The Police song Sting tried to destroy: “I hated that song so much”
There is no good art without bad art, but to get to the real juicy stuff, you must clear a whole load of crap your artistic intuition is forcing you to produce, and despite being one of the most popular bands of their time, The Police weren’t safe from this fate either.
It was a fate exacerbated by the early success of hits like 1978’s ‘Roxanne’, which still rattles through most karaoke joints and old-school boozers up and down England. When you produce something so great, so widely loved, so early on, you’re always operating in the dizziness of your own shadow.

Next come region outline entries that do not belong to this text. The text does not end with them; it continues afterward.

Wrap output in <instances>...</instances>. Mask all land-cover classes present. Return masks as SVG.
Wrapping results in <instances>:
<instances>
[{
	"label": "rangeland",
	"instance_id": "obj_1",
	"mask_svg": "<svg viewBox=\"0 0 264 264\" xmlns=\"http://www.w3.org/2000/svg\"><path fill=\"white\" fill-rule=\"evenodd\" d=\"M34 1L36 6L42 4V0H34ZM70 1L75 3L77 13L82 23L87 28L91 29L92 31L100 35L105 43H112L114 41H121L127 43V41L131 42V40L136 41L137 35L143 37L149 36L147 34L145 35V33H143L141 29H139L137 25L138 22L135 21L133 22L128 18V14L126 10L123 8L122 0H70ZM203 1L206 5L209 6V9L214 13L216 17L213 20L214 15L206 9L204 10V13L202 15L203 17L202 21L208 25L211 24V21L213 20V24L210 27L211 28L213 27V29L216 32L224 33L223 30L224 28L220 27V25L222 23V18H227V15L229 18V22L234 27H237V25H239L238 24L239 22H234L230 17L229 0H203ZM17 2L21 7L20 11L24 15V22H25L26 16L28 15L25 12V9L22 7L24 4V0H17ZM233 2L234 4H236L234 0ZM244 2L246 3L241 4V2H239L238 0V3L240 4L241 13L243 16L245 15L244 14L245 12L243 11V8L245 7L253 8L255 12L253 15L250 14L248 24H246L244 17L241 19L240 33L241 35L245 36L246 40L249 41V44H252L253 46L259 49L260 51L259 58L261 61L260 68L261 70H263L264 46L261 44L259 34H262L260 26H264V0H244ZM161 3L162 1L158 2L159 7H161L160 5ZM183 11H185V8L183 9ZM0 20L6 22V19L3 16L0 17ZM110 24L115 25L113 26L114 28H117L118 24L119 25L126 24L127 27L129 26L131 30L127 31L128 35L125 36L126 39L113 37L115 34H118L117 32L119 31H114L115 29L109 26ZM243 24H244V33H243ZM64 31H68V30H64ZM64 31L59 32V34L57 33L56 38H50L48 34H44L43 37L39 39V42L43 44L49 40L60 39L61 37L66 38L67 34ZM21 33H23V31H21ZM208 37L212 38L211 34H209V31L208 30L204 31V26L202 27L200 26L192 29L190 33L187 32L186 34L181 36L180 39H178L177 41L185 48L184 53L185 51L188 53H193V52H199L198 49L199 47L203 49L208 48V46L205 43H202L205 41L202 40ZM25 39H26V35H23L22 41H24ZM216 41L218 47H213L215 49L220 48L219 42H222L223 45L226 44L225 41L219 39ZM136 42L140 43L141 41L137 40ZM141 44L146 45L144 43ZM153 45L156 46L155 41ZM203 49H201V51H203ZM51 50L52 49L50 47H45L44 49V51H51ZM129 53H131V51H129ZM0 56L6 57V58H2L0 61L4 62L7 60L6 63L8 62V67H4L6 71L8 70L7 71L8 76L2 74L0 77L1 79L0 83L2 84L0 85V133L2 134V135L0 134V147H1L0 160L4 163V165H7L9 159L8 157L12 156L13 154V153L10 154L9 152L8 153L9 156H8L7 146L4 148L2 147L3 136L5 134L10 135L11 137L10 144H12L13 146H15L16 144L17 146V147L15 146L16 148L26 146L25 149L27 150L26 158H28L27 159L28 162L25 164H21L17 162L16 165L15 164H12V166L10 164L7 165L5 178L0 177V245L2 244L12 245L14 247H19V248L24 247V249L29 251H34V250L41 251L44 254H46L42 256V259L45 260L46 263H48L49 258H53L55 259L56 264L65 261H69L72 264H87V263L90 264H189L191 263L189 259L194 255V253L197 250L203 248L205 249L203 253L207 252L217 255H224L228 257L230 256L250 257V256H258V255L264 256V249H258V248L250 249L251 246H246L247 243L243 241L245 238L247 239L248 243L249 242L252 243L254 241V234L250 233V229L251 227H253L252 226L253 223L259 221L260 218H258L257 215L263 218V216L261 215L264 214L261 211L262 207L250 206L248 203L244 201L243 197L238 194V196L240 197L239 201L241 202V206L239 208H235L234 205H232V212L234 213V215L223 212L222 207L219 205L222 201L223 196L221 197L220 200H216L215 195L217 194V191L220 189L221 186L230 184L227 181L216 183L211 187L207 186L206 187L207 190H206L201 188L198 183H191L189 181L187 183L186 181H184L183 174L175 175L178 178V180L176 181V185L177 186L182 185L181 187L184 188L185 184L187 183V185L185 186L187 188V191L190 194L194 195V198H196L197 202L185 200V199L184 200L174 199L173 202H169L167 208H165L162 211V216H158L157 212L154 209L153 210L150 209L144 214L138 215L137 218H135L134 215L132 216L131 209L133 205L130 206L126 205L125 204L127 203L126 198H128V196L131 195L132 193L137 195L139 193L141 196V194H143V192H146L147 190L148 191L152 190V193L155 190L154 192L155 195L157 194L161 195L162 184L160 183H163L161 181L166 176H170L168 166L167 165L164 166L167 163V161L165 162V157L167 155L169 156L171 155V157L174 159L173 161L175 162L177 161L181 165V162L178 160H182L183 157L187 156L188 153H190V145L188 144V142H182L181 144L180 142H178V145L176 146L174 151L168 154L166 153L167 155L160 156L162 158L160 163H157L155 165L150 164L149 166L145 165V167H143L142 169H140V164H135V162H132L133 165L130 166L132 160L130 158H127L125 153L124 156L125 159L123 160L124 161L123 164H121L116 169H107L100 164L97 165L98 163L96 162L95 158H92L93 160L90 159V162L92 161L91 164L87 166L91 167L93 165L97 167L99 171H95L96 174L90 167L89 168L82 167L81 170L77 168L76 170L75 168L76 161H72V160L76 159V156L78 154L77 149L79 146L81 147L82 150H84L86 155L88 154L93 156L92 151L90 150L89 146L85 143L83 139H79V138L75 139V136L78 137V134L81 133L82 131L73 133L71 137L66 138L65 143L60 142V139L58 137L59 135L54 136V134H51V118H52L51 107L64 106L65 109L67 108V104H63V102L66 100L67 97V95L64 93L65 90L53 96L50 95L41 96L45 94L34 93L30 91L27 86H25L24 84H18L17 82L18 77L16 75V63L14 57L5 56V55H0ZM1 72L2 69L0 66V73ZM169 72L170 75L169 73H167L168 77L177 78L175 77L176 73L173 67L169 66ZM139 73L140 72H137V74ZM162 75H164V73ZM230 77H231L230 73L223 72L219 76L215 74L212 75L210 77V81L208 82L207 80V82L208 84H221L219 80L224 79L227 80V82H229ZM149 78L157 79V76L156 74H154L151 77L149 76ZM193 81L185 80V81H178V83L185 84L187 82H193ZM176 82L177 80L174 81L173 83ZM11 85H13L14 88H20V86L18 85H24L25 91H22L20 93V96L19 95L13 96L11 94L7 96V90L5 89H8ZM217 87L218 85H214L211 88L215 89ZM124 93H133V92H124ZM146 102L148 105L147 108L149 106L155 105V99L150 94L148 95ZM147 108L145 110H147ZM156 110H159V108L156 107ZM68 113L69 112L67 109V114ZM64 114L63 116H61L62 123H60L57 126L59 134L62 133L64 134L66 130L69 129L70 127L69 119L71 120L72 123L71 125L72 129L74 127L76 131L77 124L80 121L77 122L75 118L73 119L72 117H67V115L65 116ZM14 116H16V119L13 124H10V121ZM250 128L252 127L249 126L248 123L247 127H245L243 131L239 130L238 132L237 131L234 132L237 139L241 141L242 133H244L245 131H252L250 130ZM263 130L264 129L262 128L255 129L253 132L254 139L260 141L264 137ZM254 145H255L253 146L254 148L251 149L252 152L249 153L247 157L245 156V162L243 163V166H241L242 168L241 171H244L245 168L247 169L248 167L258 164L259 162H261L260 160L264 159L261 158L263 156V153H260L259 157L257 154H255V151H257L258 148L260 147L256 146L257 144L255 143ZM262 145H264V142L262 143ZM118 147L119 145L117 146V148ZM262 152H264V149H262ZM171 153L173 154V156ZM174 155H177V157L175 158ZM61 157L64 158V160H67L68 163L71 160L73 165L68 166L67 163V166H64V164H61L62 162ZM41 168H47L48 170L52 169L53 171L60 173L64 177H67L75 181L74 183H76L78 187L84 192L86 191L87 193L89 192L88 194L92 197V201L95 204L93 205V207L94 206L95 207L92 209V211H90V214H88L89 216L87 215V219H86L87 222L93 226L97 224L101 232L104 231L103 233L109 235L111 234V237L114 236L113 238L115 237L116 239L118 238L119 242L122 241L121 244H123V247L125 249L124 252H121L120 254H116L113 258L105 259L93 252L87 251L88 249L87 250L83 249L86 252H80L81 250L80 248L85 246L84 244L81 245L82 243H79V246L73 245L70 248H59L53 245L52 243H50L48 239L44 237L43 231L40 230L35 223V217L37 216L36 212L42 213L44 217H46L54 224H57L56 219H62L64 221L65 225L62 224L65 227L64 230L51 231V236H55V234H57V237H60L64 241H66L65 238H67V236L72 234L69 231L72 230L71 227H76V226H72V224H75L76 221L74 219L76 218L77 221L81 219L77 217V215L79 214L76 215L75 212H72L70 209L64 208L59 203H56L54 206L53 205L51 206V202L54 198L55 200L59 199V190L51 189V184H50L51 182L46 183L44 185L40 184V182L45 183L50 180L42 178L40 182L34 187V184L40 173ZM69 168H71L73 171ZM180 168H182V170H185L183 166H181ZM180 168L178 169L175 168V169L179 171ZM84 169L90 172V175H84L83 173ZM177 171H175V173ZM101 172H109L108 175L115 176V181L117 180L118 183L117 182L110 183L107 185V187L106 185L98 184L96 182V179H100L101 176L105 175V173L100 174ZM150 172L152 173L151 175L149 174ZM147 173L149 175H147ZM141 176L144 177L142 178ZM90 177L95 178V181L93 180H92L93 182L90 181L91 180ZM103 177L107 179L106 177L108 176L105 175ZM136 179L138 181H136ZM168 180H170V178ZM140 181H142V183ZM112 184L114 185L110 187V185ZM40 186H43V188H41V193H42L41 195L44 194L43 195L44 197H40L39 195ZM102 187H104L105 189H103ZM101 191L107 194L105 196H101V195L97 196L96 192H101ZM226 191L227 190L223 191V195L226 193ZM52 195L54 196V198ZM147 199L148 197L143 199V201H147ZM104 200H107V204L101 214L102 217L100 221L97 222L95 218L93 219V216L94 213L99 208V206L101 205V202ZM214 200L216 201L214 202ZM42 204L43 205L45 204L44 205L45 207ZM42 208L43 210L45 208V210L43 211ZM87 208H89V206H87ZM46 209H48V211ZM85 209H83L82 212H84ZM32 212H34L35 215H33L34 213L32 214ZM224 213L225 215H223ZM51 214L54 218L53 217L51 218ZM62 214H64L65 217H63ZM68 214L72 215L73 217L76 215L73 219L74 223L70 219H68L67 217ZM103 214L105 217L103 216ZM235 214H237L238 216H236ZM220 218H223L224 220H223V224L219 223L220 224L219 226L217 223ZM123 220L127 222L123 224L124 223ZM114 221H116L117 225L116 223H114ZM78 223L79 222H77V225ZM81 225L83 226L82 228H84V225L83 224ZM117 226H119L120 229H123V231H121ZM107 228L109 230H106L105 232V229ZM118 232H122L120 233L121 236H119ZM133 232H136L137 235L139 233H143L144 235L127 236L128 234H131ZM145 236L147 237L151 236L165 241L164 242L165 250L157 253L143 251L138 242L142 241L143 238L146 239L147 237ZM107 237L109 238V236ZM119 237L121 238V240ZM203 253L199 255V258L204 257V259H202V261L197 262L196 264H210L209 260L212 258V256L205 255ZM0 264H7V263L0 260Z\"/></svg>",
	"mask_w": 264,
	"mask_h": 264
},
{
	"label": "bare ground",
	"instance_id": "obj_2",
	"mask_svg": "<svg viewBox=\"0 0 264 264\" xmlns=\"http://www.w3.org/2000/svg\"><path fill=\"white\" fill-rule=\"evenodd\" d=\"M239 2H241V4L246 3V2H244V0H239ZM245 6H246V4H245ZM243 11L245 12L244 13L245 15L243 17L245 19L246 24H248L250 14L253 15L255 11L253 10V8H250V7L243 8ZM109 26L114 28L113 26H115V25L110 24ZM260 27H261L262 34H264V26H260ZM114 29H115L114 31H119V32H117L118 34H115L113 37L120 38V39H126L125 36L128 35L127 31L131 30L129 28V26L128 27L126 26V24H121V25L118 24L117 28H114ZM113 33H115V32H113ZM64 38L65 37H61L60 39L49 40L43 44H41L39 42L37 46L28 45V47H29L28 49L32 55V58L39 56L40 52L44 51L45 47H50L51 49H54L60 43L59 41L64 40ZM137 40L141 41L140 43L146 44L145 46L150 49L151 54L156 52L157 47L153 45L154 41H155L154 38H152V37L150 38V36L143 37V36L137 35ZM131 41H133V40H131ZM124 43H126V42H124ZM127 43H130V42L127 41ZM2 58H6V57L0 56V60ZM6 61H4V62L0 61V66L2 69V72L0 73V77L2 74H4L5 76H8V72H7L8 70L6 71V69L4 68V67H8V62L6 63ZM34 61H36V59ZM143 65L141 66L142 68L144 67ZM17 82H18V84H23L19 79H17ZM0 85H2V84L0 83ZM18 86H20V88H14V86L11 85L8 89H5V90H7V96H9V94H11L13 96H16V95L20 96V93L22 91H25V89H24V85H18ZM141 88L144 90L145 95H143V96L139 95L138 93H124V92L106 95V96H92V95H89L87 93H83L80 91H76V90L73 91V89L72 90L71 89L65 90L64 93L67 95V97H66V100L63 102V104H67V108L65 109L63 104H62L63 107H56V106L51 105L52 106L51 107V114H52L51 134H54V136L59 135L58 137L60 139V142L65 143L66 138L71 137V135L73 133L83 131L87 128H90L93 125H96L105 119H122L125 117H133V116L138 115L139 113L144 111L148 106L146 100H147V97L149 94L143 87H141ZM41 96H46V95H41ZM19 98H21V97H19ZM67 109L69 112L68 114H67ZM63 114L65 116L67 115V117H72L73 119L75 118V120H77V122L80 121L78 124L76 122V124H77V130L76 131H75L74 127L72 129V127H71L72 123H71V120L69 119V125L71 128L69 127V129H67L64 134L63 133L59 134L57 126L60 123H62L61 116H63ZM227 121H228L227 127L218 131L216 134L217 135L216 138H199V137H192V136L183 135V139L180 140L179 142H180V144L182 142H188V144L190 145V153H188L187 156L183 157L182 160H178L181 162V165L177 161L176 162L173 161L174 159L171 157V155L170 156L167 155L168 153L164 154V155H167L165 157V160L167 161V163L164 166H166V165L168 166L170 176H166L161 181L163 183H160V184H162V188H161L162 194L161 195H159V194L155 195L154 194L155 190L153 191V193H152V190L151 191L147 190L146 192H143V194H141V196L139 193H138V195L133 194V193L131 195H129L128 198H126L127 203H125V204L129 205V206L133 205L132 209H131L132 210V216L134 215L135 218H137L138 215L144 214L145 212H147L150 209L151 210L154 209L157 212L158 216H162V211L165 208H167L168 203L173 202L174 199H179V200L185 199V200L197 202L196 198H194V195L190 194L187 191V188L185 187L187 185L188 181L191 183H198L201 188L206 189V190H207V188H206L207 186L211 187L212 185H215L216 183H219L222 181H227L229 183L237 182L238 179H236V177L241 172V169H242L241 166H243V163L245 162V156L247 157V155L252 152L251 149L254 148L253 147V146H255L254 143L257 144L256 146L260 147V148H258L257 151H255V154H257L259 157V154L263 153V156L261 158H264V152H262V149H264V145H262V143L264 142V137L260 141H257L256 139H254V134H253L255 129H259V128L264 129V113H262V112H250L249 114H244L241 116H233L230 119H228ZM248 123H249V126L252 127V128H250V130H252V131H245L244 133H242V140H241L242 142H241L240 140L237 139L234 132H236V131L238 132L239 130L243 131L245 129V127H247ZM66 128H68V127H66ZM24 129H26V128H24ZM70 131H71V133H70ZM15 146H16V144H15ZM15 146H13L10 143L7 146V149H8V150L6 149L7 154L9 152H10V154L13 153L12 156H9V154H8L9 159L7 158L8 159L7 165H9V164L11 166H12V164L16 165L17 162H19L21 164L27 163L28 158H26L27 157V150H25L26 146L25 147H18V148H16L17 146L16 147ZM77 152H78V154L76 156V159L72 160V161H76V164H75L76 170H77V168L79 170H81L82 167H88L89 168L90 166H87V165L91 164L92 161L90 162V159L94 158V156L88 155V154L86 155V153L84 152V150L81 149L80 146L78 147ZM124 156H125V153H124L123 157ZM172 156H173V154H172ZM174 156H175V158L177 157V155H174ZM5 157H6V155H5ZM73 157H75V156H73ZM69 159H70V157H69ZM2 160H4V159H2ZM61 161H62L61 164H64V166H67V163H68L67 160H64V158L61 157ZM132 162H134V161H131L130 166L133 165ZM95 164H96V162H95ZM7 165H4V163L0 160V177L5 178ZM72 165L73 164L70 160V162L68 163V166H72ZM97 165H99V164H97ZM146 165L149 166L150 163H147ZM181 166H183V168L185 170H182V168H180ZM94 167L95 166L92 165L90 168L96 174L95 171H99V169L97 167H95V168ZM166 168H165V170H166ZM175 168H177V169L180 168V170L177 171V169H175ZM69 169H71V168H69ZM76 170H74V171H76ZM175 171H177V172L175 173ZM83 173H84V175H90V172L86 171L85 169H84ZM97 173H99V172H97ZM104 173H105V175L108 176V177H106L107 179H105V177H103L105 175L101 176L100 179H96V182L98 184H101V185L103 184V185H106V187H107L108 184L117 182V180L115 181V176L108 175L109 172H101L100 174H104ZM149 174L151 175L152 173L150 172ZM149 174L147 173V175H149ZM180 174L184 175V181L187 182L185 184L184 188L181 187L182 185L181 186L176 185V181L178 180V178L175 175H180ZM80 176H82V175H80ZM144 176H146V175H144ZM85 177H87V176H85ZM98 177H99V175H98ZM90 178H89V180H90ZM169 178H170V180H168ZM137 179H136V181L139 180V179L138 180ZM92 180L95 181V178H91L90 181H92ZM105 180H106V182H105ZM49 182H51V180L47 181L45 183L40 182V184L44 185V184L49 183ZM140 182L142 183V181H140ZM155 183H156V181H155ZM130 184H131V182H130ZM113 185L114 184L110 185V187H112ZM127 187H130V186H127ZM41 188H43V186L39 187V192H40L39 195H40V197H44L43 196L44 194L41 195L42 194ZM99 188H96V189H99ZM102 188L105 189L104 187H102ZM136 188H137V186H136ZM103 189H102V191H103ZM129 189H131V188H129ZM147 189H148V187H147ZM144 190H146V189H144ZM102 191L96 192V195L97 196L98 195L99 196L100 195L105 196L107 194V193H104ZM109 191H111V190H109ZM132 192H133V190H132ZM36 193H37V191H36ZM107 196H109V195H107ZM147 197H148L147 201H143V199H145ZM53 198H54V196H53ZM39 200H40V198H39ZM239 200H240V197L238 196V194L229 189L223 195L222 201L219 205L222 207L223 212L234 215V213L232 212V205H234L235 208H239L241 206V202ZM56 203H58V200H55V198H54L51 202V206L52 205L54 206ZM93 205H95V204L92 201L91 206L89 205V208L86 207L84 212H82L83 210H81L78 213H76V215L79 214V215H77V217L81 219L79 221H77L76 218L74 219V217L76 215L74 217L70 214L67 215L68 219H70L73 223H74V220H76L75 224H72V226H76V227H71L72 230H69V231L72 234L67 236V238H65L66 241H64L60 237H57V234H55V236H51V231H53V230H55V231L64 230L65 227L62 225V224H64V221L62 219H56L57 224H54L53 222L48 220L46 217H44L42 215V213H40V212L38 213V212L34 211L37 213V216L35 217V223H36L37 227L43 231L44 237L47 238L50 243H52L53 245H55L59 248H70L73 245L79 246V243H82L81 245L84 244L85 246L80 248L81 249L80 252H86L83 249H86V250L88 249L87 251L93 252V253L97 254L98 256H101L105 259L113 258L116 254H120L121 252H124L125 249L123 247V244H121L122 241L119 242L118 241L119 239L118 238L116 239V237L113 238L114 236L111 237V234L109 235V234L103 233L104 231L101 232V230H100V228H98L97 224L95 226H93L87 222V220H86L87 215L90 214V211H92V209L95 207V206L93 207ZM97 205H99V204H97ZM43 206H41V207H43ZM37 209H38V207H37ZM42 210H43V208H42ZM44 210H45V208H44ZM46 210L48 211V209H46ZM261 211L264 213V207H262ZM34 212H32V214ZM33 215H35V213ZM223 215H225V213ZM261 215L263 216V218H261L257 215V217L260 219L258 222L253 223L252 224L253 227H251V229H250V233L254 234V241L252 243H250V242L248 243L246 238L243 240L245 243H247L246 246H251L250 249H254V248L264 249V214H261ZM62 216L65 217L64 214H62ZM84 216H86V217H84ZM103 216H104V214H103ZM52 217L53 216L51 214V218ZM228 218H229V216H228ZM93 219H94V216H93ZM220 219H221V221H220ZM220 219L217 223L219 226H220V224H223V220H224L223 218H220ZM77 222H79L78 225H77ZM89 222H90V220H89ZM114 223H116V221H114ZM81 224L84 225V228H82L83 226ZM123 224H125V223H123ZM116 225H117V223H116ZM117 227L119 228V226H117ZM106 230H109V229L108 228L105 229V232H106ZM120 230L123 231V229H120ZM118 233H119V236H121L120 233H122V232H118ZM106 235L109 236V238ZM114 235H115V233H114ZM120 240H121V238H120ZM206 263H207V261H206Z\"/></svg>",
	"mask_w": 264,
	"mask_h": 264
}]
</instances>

Famously, the band split in 1984, but it was during the creative process for their third album, 1980’s Zenyatta Mondatta, that things reached a fever pitch. We might be aware that some crap must come out on the guitar before the good stuff, sure, but pretentious frontman Sting believed that he was immune to this reality. Worse for his bandmates, he believed that they were doomed to terrible songwriting all the time, so while he skipped around the muck, they were forced to roll in it.
Amid the creative birth of Zenyatta Mondatta, guitarist Andy Summers found himself directly in the firing line of Sting’s songwriting self-righteousness, who had zeroed in on one of Summers’ self-written pieces: the fully instrumental ‘Behind My Camel’.
On the track, a slow drumbeat pulls the music forward with a glam-rock adjacent guitar riff that conjures a strange, alien mood. The bass is steady, lethargic, and the drums are played almost exclusively on the hi-hats, making for a surreal soundscape, almost like a shot in the dark.
Sting wasn’t intent on letting go of his hatred for the sub-three-minute piece, a fact he revealed in 2000 in a conversation with Revolver: “I hated that song so much that, one day when I was in the studio, I found the tape lying on the table”.
He might have tried to stop himself for his next move, so drastic and full of resentment, it was obvious the band wouldn’t see another four years; nevertheless, he went ahead and got his hands dirty, if only to make a point. He shared, “So I took it around the back of the studio and actually buried it in the garden”. The gall, the showmanship, the drama, the commitment to an idea that you’re better than your own bandmates, it truly was an outrageous display.
Summers was having none of it, of course, defiant and more than a little pissed off, he dug the tape up, and it ended up on the album. Happily, the man can be as smug as he likes for his work on the track, as it ended up winning a Grammy Award for ‘Best Rock Instrumental Performance’ in 1982. Funnily enough, Sting had refused to play on the track, and Stewart Copeland admitted he only played drums because there wasn’t anybody else to do it.
I might have some idea why Sting went to such crazy lengths, as, according to the drummer, their third album was when they started to really feel the industry breathing down their neck. He exclusively told Far Out, “Zenyatta was when we first started to feel the pressure of commercial success. The stakes were now higher. Previously, there hadn’t been any stakes. It was us three doing what we thought was cool. Now there was a machine to feed; it was important to a lot of people. So that was the first feeling that this wasn’t our personal property anymore.”